I got a great deal on the EOS M, and I really enjoy it, especially for travel. I've also been interested in trying tilt-shift photography, but I'm intimidated by the prices of the current canon line up of lenses (I own both full frame and crop canon bodies). I've seen the listings for the Kipon Tilt and Shift adapter for Nikon F mount lens to Canon EOS EF M camera. I would consider this as an affordable alternative to a current Canon tilt-shit lens by using a high quality Nikkor manual lens such as the 28mm F2.8 AIS. Any experiences or advice out there?
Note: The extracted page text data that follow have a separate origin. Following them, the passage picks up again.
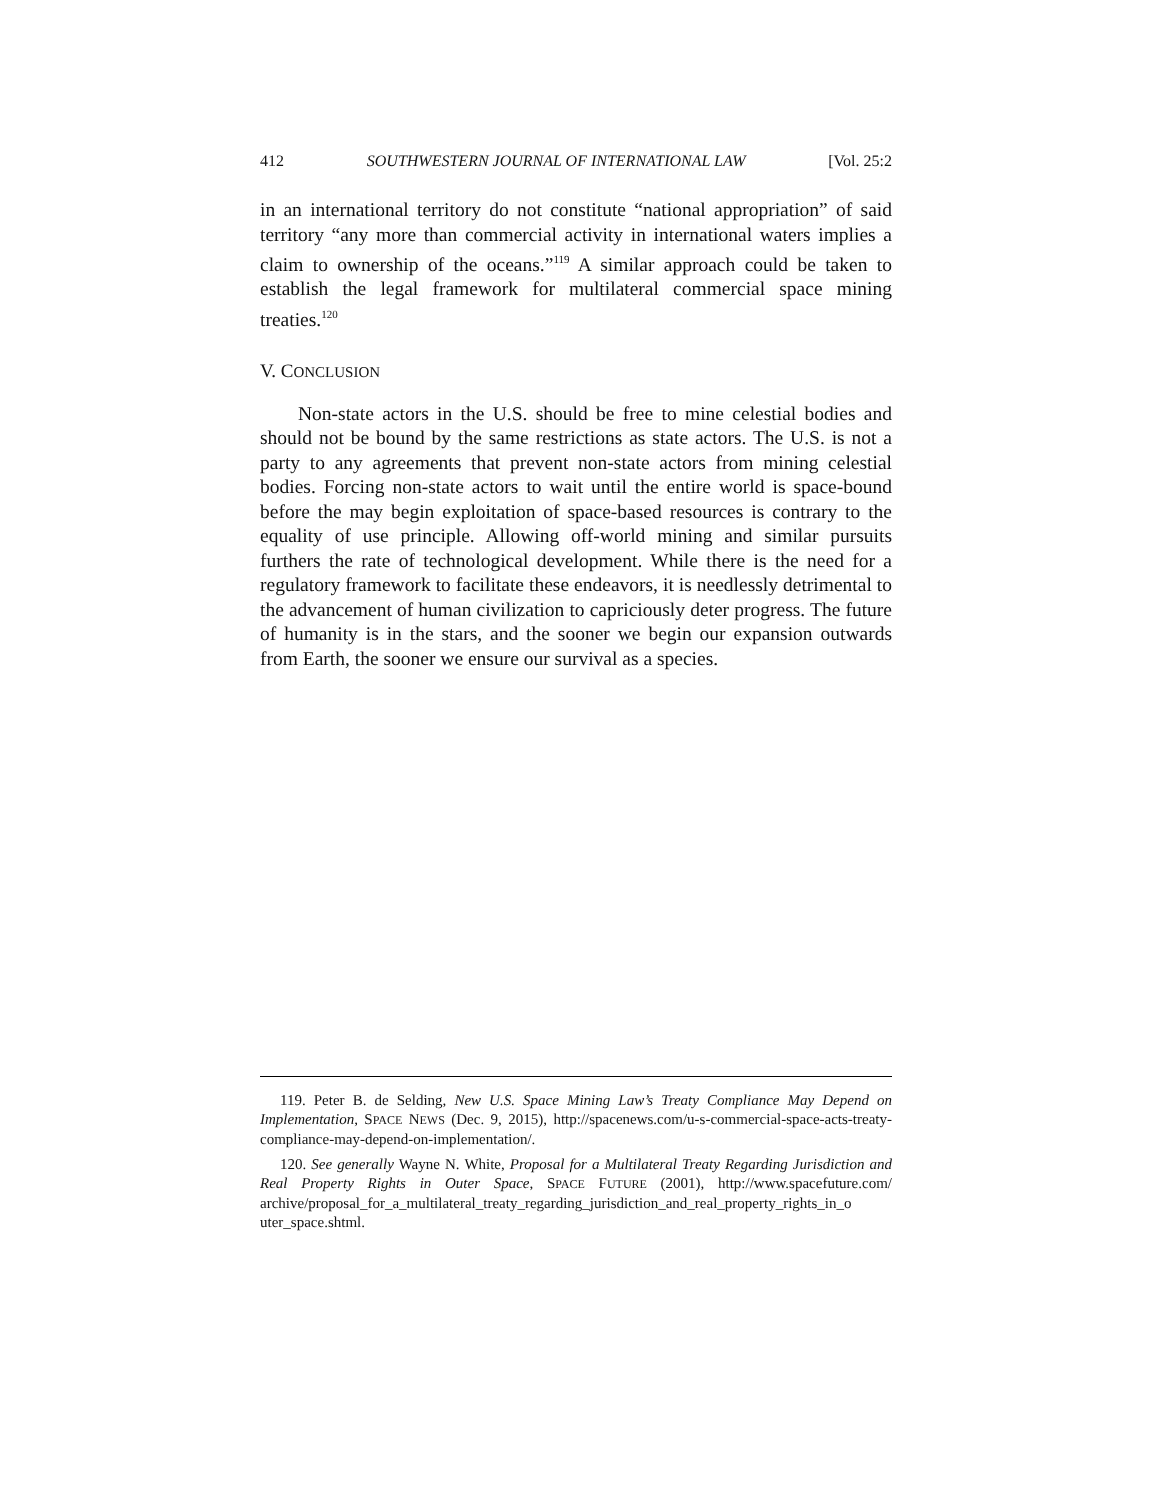412 SOUTHWESTERN JOURNAL OF INTERNATIONAL LAW [Vol. 25:2
in an international territory do not constitute “national appropriation” of said territory “any more than commercial activity in international waters implies a claim to ownership of the oceans.”<sup>119</sup> A similar approach could be taken to establish the legal framework for multilateral commercial space mining treaties.<sup>120</sup>
V. CONCLUSION
Non-state actors in the U.S. should be free to mine celestial bodies and should not be bound by the same restrictions as state actors. The U.S. is not a party to any agreements that prevent non-state actors from mining celestial bodies. Forcing non-state actors to wait until the entire world is space-bound before the may begin exploitation of space-based resources is contrary to the equality of use principle. Allowing off-world mining and similar pursuits furthers the rate of technological development. While there is the need for a regulatory framework to facilitate these endeavors, it is needlessly detrimental to the advancement of human civilization to capriciously deter progress. The future of humanity is in the stars, and the sooner we begin our expansion outwards from Earth, the sooner we ensure our survival as a species.
119. Peter B. de Selding, New U.S. Space Mining Law’s Treaty Compliance May Depend on Implementation, SPACE NEWS (Dec. 9, 2015), http://spacenews.com/u-s-commercial-space-acts-treaty-compliance-may-depend-on-implementation/.
120. See generally Wayne N. White, Proposal for a Multilateral Treaty Regarding Jurisdiction and Real Property Rights in Outer Space, SPACE FUTURE (2001), http://www.spacefuture.com/ archive/proposal_for_a_multilateral_treaty_regarding_jurisdiction_and_real_property_rights_in_o uter_space.shtml.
This seems like an attractive way to gain tilt-shift experience at a much lower price point?

Paul


----------



## wickidwombat (Feb 25, 2014)

got a link? i would prefer a TS adapter with EF mount so i could use all my EF glass as TS on the eos M

sigma 35 would be sweet!


----------



## sama (Feb 27, 2014)

something like this ? for different mounts except EF

image captured from Ebay


----------



## daemorhedron (Mar 19, 2014)

I've been trying to figure this out myself, and what the exact differences are between these adapters and 'real' TS lenses. I'll buy one to try it out, but look forward to hearing some experiences too! =)


----------



## dcm (Mar 19, 2014)

I'd only expect manual focus/aperture with adapters like these so I doubt full auto capabilities even if there was an EF tilt/shift. However, if you have some old FD glass
http://www.ebay.com/itm/New-Kipon-Shift-Adapter-for-Canon-FD-Mount-Lens-to-Canon-EOS-EF-M-Camera-/111110625486?pt=US_Lens_Adapters_Mounts_Tubes&hash=item19deb598ce


----------